Bu nedenle, oluşan bu sonucun işleten sıfatı olmayan sürücünün aynı derecedeki yakınları için de geçerli olduğunun kabulü gerekir. Zira, sigortacının bu kapsamdaki sorumluluğunu sınırlayan aynı Kanun'un 92. maddesinde araç sürücüsünün aynı derecedeki yakınlarının bu kapsamın dışında kaldığına ilişkin hüküm bulunmadığı gibi, sigorta poliçesi genel şartlarında da bu yolda bir sınırlama getirilmemiştir. O halde, sürücünün aynı derecedeki yakınlarının da murislerinin ölümü nedeniyle bedensel zararlar kapsamında olan destekten yoksun kalma tazminatına ilişkin trafik sigortacısından istemde bulunabileceği ilke olarak benimsenmelidir.

İşletenin ve sürücünün aynı derecedeki yakınları trafik sigortası karşısında, bedensel zararlar bakımından üçüncü kişi durumunda olduklarına göre, sürücü murisin kusuru ile işletenin varsa ayrıca oluşan kusuru toplamı kadar hukuki sorumluluk üstlenen trafik sigortacısından bu toplam kusur oranına isabet eden destek tazminat miktarından, poliçe limitini geçmemek kaydı ile sigortacı sorumlu tutulmalıdır. Zira, işleten ve sürücü yakınlarının murisin ölümünden doğan zararlarına ilişkin istemleri, üçüncü kişi olmaları nedeniyle, miras hukuku ilişkisinden bağımsız istemler olup, sigorta hukuku ilkeleri çerçevesinde ele alınması gerekeceğinden, murisin kusuru oranından yararlanmamaları gerektiği artık söylenemeyecektir. Bir başka deyişle, muris sürücünün kazadaki kusur oranı ile bu kusurun dışında kalan işletenin ayrıca oluşabilen varsa kusur oranının belirlenmesi, olaya neden olan başka bir davalı yada dava dışı bir başka araç varsa, müteselsilen tahsil isteminin varlığı halinde, bunların kusurunun da toplanması, poliçe limiti aşılmadan tahsile karar verilmesi gerekecektir.
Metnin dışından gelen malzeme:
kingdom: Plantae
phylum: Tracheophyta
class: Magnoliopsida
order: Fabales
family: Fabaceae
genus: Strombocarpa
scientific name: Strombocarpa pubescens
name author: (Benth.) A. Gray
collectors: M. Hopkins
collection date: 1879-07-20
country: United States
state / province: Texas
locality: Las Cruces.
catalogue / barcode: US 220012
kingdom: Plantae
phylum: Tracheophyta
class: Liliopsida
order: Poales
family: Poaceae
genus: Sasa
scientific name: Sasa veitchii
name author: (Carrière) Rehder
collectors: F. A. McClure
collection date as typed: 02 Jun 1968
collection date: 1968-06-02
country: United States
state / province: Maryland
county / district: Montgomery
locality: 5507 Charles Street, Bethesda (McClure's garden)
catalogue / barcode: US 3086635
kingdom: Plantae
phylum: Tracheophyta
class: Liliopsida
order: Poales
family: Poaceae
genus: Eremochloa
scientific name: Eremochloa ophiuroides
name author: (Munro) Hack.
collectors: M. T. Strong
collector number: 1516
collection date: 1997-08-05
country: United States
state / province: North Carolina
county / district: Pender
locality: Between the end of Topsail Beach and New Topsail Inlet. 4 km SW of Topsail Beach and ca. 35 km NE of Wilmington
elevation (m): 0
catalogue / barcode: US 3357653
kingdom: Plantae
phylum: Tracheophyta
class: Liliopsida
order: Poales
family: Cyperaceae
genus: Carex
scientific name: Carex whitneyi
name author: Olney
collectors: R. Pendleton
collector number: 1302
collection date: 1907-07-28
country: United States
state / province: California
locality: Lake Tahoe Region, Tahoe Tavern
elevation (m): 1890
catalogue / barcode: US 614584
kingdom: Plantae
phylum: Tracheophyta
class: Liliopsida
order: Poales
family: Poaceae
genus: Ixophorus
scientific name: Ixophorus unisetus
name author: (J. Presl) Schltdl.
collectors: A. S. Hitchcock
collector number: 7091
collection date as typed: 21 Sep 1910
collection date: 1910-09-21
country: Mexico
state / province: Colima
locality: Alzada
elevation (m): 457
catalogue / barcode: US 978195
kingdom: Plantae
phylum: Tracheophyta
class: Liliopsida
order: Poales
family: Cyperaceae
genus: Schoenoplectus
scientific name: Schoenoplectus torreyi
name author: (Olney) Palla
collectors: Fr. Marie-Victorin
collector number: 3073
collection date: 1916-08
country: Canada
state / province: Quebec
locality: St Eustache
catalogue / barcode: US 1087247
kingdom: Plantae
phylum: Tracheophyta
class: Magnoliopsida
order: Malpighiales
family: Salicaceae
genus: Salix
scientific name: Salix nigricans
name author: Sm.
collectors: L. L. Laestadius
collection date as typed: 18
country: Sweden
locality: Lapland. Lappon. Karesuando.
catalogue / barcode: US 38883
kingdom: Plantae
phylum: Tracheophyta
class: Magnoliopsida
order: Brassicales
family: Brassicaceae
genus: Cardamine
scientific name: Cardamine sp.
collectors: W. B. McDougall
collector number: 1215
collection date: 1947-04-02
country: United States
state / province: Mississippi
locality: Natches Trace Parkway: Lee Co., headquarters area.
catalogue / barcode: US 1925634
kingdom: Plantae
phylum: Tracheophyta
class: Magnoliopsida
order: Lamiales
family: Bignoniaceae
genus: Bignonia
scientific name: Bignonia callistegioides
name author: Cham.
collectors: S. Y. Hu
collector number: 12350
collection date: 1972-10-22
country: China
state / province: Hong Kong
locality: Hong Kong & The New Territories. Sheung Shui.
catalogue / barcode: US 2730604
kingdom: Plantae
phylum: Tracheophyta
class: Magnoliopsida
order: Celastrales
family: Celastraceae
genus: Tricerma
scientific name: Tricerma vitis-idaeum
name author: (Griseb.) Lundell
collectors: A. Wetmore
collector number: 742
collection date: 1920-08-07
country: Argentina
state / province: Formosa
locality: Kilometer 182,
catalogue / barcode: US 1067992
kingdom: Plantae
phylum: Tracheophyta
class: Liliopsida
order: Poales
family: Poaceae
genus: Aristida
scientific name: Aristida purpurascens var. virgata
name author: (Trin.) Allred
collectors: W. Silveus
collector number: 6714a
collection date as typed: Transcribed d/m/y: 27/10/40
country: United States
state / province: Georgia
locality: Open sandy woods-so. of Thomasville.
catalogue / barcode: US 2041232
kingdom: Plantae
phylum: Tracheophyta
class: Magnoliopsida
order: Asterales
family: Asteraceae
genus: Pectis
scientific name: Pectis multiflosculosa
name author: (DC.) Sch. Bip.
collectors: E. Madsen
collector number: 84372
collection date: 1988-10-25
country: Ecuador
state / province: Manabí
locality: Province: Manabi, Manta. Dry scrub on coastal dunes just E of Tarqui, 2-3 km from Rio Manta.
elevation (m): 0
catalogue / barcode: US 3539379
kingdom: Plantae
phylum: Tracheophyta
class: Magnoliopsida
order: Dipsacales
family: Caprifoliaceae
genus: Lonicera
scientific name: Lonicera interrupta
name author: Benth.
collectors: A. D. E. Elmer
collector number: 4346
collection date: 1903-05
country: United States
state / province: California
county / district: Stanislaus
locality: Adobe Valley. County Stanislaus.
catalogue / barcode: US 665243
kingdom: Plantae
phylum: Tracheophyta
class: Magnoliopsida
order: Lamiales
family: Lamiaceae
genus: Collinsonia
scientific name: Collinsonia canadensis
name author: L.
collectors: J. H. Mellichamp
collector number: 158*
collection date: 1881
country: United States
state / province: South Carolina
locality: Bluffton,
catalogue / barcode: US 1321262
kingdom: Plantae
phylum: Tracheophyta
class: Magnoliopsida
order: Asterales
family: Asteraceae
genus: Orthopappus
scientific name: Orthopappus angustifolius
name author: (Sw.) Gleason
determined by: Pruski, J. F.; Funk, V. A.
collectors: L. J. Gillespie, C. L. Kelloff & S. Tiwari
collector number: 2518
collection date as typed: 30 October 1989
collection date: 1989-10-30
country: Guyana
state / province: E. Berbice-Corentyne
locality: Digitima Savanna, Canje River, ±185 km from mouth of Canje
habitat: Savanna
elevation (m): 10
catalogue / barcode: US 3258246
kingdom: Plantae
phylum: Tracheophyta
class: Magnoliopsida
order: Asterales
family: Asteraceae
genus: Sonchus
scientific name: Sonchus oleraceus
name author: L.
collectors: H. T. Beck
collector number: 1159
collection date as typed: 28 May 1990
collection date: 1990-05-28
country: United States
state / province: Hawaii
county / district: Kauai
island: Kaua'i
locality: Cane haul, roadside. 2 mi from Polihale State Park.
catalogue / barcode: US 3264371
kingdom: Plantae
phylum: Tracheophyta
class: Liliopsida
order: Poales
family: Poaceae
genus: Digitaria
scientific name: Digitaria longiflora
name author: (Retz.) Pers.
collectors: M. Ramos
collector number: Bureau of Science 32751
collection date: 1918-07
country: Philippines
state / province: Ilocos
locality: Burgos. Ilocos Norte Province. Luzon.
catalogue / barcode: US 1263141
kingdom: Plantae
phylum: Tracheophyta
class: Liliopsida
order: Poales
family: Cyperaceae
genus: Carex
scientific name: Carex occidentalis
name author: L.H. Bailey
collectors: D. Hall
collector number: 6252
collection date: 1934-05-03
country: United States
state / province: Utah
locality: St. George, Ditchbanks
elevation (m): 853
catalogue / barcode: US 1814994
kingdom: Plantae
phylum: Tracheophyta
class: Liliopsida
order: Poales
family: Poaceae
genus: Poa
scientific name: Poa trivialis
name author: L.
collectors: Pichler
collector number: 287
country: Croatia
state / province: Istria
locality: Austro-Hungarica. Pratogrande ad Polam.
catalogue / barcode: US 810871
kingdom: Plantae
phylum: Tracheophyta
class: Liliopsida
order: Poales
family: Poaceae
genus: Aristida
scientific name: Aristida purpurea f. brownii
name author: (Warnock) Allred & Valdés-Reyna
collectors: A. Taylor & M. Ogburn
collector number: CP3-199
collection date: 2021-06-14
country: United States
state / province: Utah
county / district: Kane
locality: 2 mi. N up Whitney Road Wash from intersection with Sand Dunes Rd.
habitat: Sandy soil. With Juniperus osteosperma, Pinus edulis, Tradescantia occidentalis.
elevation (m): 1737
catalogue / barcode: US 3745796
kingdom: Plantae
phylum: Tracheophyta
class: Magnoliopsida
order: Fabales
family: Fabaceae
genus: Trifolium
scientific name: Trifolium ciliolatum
Bu ilkeler ışığında somut olay incelendiğinde, ölen sürücünün mirasçıları olan davacılar, 36.749,17 YTL'nin tahsilini istemişlerdir. Hükme esas alınan bilirkişi raporunda, sürücü murisin 8/8 oranında kusurlu olduğu anlaşılmaktadır. Davacıların talep ettikleri miktar, poliçe limitinin altında olması nedeniyle davanın kabulüne karar verilmesi gerekirken, yazılı gerekçe ile karar verilmesi doğru olmamış, hükmün bu nedenle bozulması gerekmiştir.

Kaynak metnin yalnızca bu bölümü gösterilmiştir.